YOUNGSTOWN, Ohio (WJW) - The NFL kicked off its helmet challenge with a symposium in Youngstown Thursday.
The NFL Helmet Challenge is offering $3 million in grants and award money to the developer of a new, safer helmet that outperforms current helmets.
“We think that there's even more room for growth. We've seen some evolutionary change in helmets over the last few years, which is great, but we're looking for revolutionary change,” said NFL Executive Vice President for Health and Safety Innovation Jeff Miller.
About 300 people from around the world, from helmet makers to innovators and experts, have gathered for a series of panels and presentations Thursday and Friday focused on helmet design and innovation, along with concussion prevention.
“We anticipate we're going to see some prototypes like you haven't seen before. We anticipate that helmets on field are going to look different than they do today.
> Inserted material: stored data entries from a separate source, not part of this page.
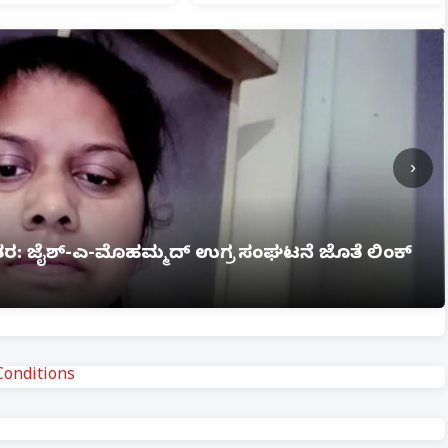
›
ಗ್ನಿ ಅವಘಡ: 12 ಮಂದಿ ಸಜೀವ ದಹನ, ಹಲವರಿಗೆ ಗಂಭೀರ
onditions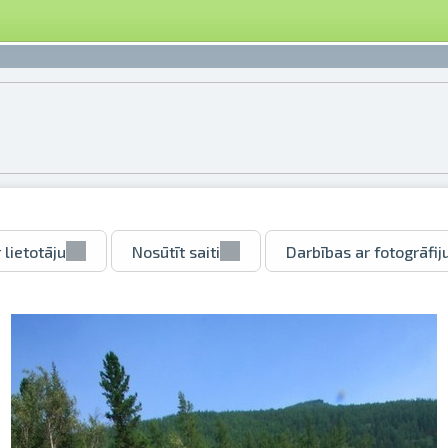
 lietotāju
Nosūtīt saiti
Darbības ar fotogrāfij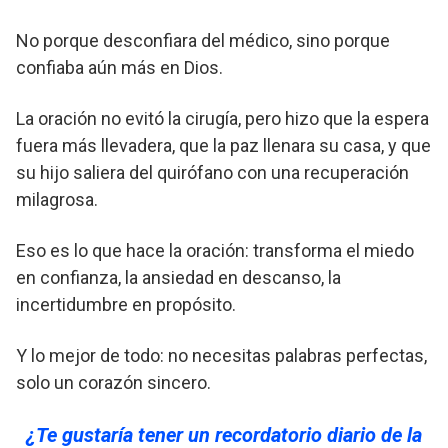
No porque desconfiara del médico, sino porque
confiaba aún más en Dios.
La oración no evitó la cirugía, pero hizo que la espera
fuera más llevadera, que la paz llenara su casa, y que
su hijo saliera del quirófano con una recuperación
milagrosa.
Eso es lo que hace la oración: transforma el miedo
en confianza, la ansiedad en descanso, la
incertidumbre en propósito.
Y lo mejor de todo: no necesitas palabras perfectas,
solo un corazón sincero.
¿Te gustaría tener un recordatorio diario de la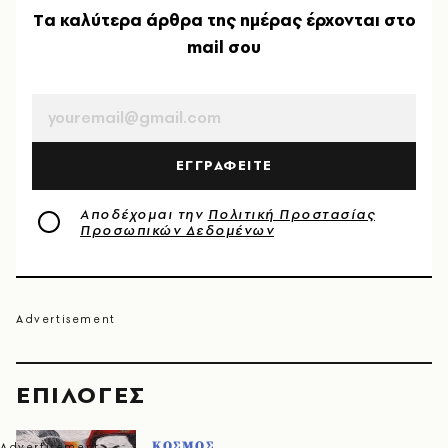
Tα καλύτερα άρθρα της ημέρας έρχονται στο
mail σου
EMAIL
ΕΓΓΡΑΦΕΙΤΕ
Αποδέχομαι την
Πολιτική Προστασίας
Προσωπικών Δεδομένων
EΠΙΛΟΓΈΣ
ΚΟΣΜΟΣ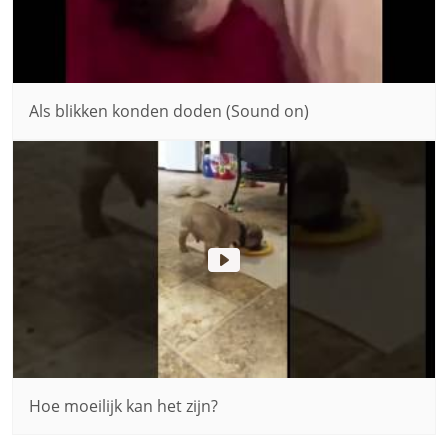
Als blikken konden doden (Sound on)
Hoe moeilijk kan het zijn?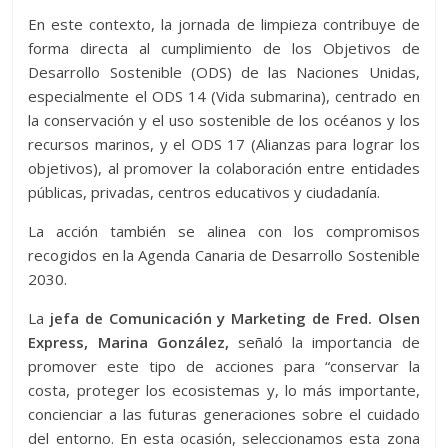
En este contexto, la jornada de limpieza contribuye de
forma directa al cumplimiento de los Objetivos de
Desarrollo Sostenible (ODS) de las Naciones Unidas,
especialmente el ODS 14 (Vida submarina), centrado en
la conservación y el uso sostenible de los océanos y los
recursos marinos, y el ODS 17 (Alianzas para lograr los
objetivos), al promover la colaboración entre entidades
públicas, privadas, centros educativos y ciudadanía.
La acción también se alinea con los compromisos
recogidos en la Agenda Canaria de Desarrollo Sostenible
2030.
La
jefa de Comunicación y Marketing de Fred. Olsen
Express, Marina González,
señaló la importancia de
promover este tipo de acciones para “conservar la
costa, proteger los ecosistemas y, lo más importante,
concienciar a las futuras generaciones sobre el cuidado
del entorno. En esta ocasión, seleccionamos esta zona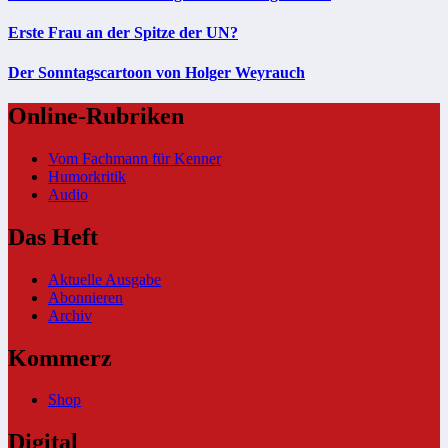
Erste Frau an der Spitze der UN?
Der Sonntagscartoon von Holger Weyrauch
Online-Rubriken
Vom Fachmann für Kenner
Humorkritik
Audio
Das Heft
Aktuelle Ausgabe
Abonnieren
Archiv
Kommerz
Shop
Digital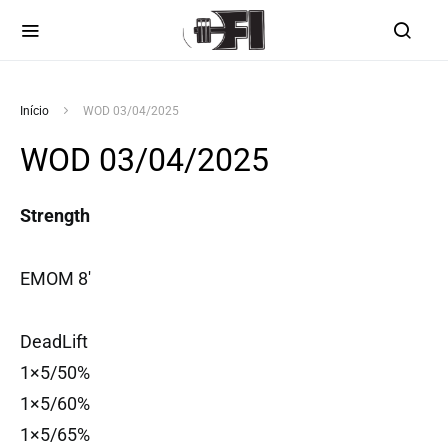
Início
WOD 03/04/2025
WOD 03/04/2025
Strength
EMOM 8′
DeadLift
1×5/50%
1×5/60%
1×5/65%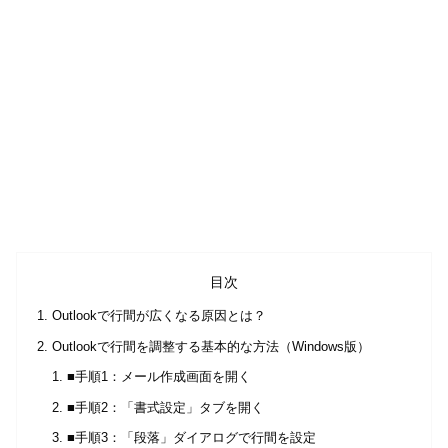
目次
Outlookで行間が広くなる原因とは？
Outlookで行間を調整する基本的な方法（Windows版）
■手順1：メール作成画面を開く
■手順2：「書式設定」タブを開く
■手順3：「段落」ダイアログで行間を設定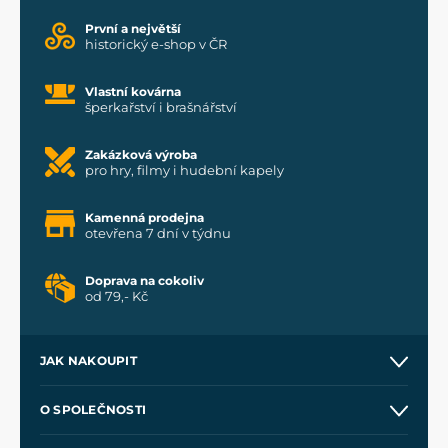
První a největší
historický e-shop v ČR
Vlastní kovárna
šperkařství i brašnářství
Zakázková výroba
pro hry, filmy i hudební kapely
Kamenná prodejna
otevřena 7 dní v týdnu
Doprava na cokoliv
od 79,- Kč
JAK NAKOUPIT
Kontakt a prodejny
O SPOLEČNOSTI
Obchodní podmínky
O nás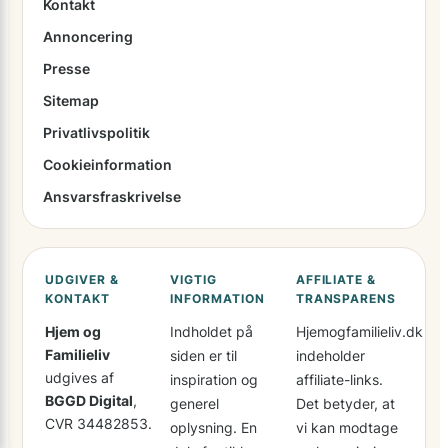
Kontakt
Annoncering
Presse
Sitemap
Privatlivspolitik
Cookieinformation
Ansvarsfraskrivelse
UDGIVER &
VIGTIG
AFFILIATE &
KONTAKT
INFORMATION
TRANSPARENS
Hjem og
Indholdet på
Hjemogfamilieliv.dk
Familieliv
siden er til
indeholder
udgives af
inspiration og
affiliate-links.
BGGD Digital
,
generel
Det betyder, at
CVR 34482853.
oplysning. En
vi kan modtage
We anticipate there may be people coming up with position-specific helmets,” Miller said.
Emily Kennedy, co-founder and CEO of Cleveland-based Hedgemon, is among the innovators at the symposium vying for the top prize.
“There'll never be another opportunity to be in the same room as all these different sorts of people,” Kennedy said.
Hedgemon has developed a helmet liner inspired by hedgehog quills and Kennedy said the company is hoping to team up with a helmet manufacturer through the challenge to develop a full helmet prototype.
“We're hoping, over the course of these couple of days, we'll develop collaborations with people who can help us with development of the full system,” Kennedy said.
Helmet manufacturers Riddell, Xenith and Vicis were at the symposium.
“Riddell welcomes the effort to collaborate with other people in the space, interesting new ideas for ways we can make our helmets better and make the game of football better and safer,” said Riddell Senior Vice President of Research and Product Development Thad Ide.
Challenge participants must submit helmet prototypes for lab testing against impacts by May 2021.
“The next generation of helmets that mitigate even more of these forces that cause injury will make players safer,” Miller said.
He said the NFL chose to host the symposium in Youngstown because of its proximity to additive manufacturers and 3D printing.